EXCERPT.
────
However, Bradski further discloses a system wherein determining the end effector pose comprises: 
select, from the group of 3D points, at least a first 3D point and a second 3D point, based on the first 3D point and the second 3D point being within the grasp region defined by output generated by a computing device (see [0098], where “grasp point (which may also be referred to as pick points) may be identified by finding surface normals”; see also [0122], where “In particular, this is demonstrated by the surface normals shown in FIG. 6B, where only surface normals (i.e., potential grasp points) that can be reached by an approach path of the robotic arm 602 are shown”; see also [0136], where “Planning a collision-free path may involve determining the "virtual" location of objects and surfaces in the environment.”; see also [0156], where “virtual grasps”; see also [0031], where “In many cases, a robotic arm maybe equipped with various sensors that allow for analysis of the object and the environment, as well as 3D ("virtual") reconstruction of the object and the environment.”; sensors attached with the robotic device is generating 3D view of the object. Then grasp point is identified by finding surface normals of the object. One surface normal is picked from multiple surface normals based on collision free grasp path. So, a grasp point (3D point) is selected from multiple 3D points (grasp points).); 
select a first surface normal, that is determined based on the first 3D point, in lieu of a second surface normal, that is determined based on the second 3D point, wherein selecting the first surface normal is based on the first surface normal conforming to a grasp approach direction - 42 -Attorney Docket No. ZU236-21089 defined by the particular grasp strategy that is selected based on the semantic indication of the grasp region (see fig 6A-C, where one grasp point is selected from multiple grasp points. see also [0119], where “potential grasp points on the physical object may be identified by finding spatial clusters of coherently oriented surface normals. In particular, the system may make use of regular organization of surface normals as a good grasp point for suction or electrostatic grippers to pick up an object. Such areas of coherently oriented surface normals are often points of low surface curvature (also referred to as "flat spots") that work well for suction or electrostatic grabbing devices.”; see also [0150], where “the selection of a grasp point is shown in FIG. 6B. FIG. 6B shows an object in the bin 610 together with surface normals on that object produced by processing depth data from a depth sensing device.”); and 
in response to selecting the first surface normal, determine the end effector pose based on the first surface normal (see [0120], where “As shown in FIG. 6B, the robotic arm 602 is on an approach path towards the object 608, where the object 608 exhibits surface normals that represent flat spots on the object 608.”; see also [0121], where “the surface normals (i.e., the graspable features) may allow for estimation of approach trajectories.”).
Vijayanarasimhan teaches a system for applying vision data of an object to be grasped as input for CNN (trained machine learning model) and selecting a grasp candidate, see citation above). Bradski teaches a system for selecting a grasping point on an object by computing device from multiple potential grasp points (surface normals) that can be reached by robotic arm and selecting a grasp point for collision free grasp (see citation above).
────
EXCERPTED RECORDS.
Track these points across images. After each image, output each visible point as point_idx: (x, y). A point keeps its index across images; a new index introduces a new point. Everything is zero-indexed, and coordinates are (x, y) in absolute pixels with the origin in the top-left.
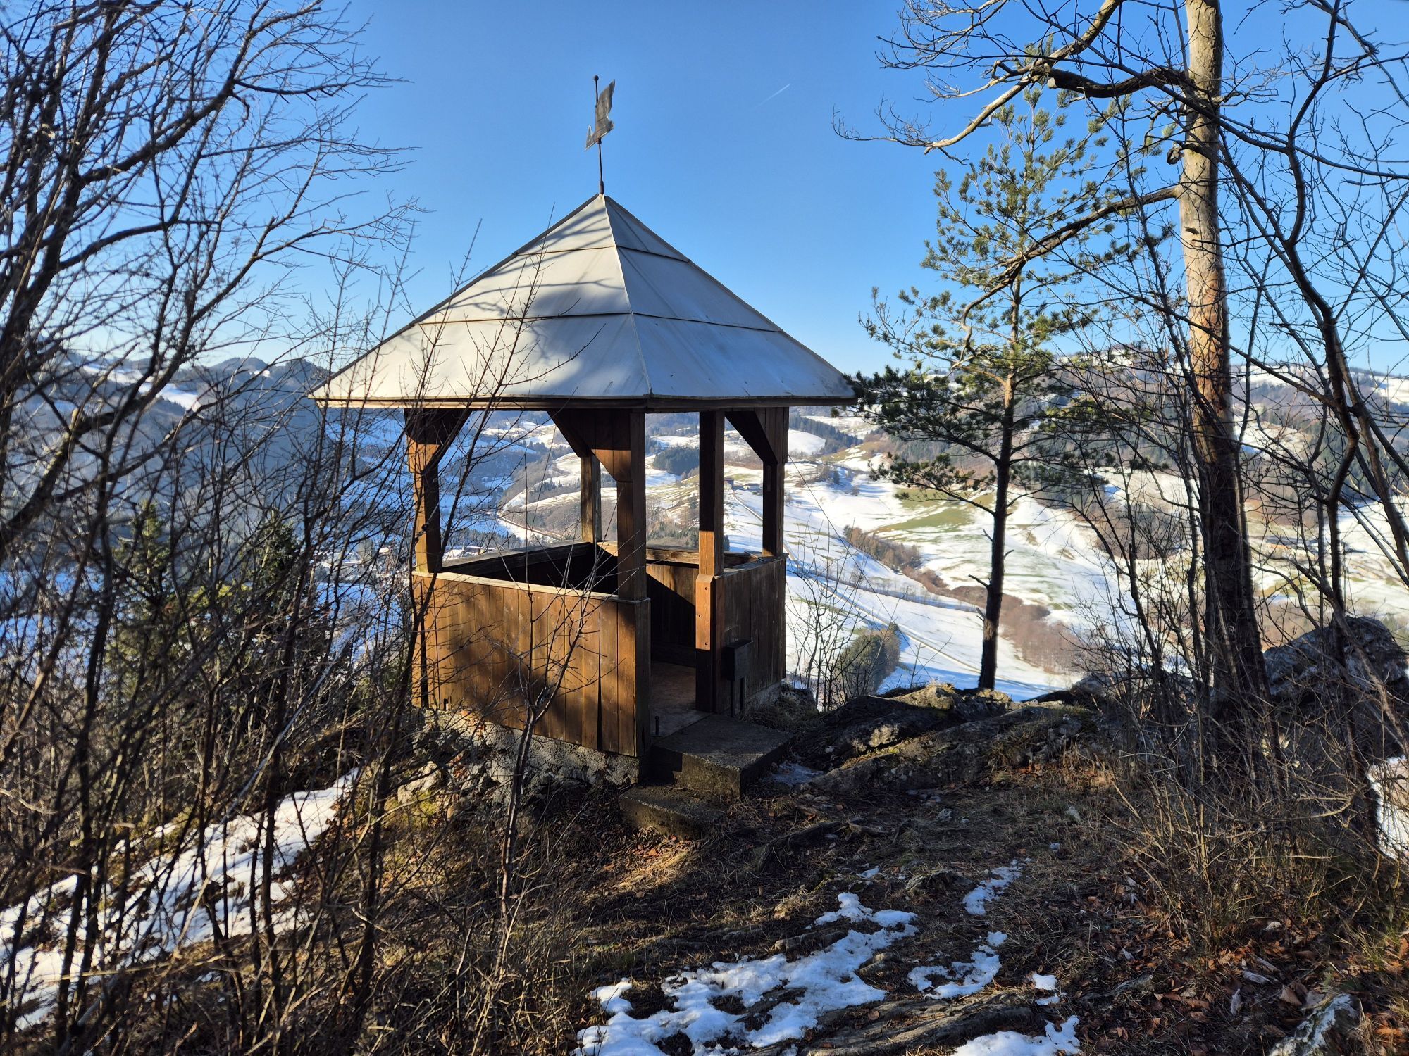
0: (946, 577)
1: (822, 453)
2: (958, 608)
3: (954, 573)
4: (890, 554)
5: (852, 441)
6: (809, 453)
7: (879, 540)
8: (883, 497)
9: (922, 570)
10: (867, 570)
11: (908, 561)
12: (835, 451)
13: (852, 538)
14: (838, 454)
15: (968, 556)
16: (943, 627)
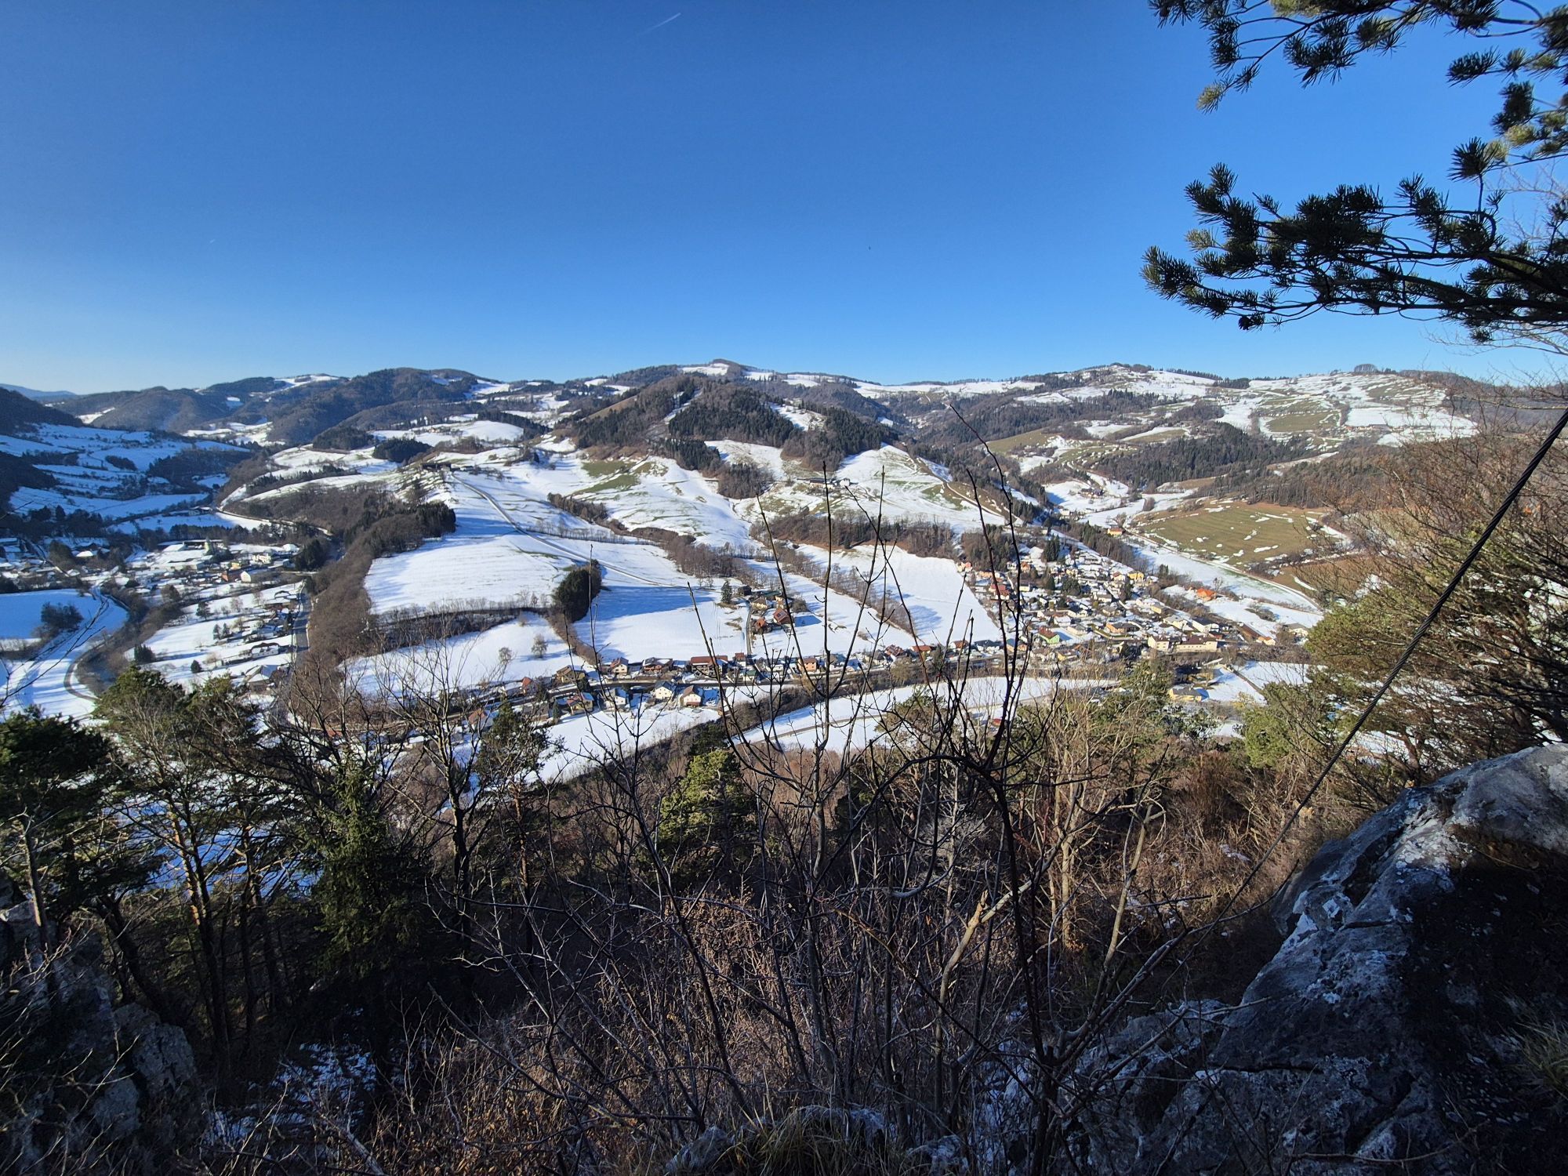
0: (626, 523)
1: (522, 439)
2: (637, 543)
3: (631, 520)
4: (585, 510)
5: (545, 430)
6: (512, 440)
7: (575, 501)
8: (574, 470)
9: (609, 520)
10: (569, 523)
11: (598, 514)
12: (532, 437)
13: (555, 501)
14: (535, 440)
15: (640, 507)
16: (628, 558)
────
REQUIRED TASKS.
[a] Extract the passage of the excerpt on robotic grasp selection from "Vijayanarasimhan teaches a" to "(see citation above).".
[b] Continue the excerpt on robotic grasp selection from the point where it stops.

ANSWERS BY ITEM.
[a]
Vijayanarasimhan teaches a system for applying vision data of an object to be grasped as input for CNN (trained machine learning model) and selecting a grasp candidate, see citation above). Bradski teaches a system for selecting a grasping point on an object by computing device from multiple potential grasp points (surface normals) that can be reached by robotic arm and selecting a grasp point for collision free grasp (see citation above).

[b]
Before the effective filling date of the claimed invention, it would have been obvious to one of ordinary skill in the art to have modified Vijayanarasimhan to incorporate the teachings of Bradski by including the above features, select, from the group of 3D points, at least a first 3D point and a second 3D point, based on the first 3D point and the second 3D point being within the grasp region; select a first surface normal, that is determined based on the first 3D point, in lieu of a second surface normal, that is determined based on the second 3D point, wherein selecting the first surface normal is based on the first surface normal conforming to a grasp approach direction - 42 -Attorney Docket No. ZU236-21089 defined by the particular grasp strategy that is selected based on the semantic indication of the grasp region; and in response to selecting the first surface normal, determine the end effector pose based on the first surface normal, for avoiding collisions with nearby objects and avoiding damage of the object and end effector during grasping.
Regarding claim 14, Vijayanarasimhan further discloses a robot wherein the output is generated over a single locally stored model of the at least one trained machine learning model (see fig 5, where a method of training of a grasping model based on training examples is shown. See also [0057], where “The data generated by sensor(s) associated with a robot and/or the data derived from the generated data may be stored in one or more non-transitory computer readable media local to the robot”; See also [0060], where “The training engine 120 trains one or more of the networks 125, 126, and 127 of semantic grasping model 124 based on the training examples of training examples database 117.”; see also [0088], where “generate output over the trained semantic CNN, and utilize the output to determine one or more grasped object features of the object being grasped.”; see also fig 7, where a grasping model is utilized for grasping.).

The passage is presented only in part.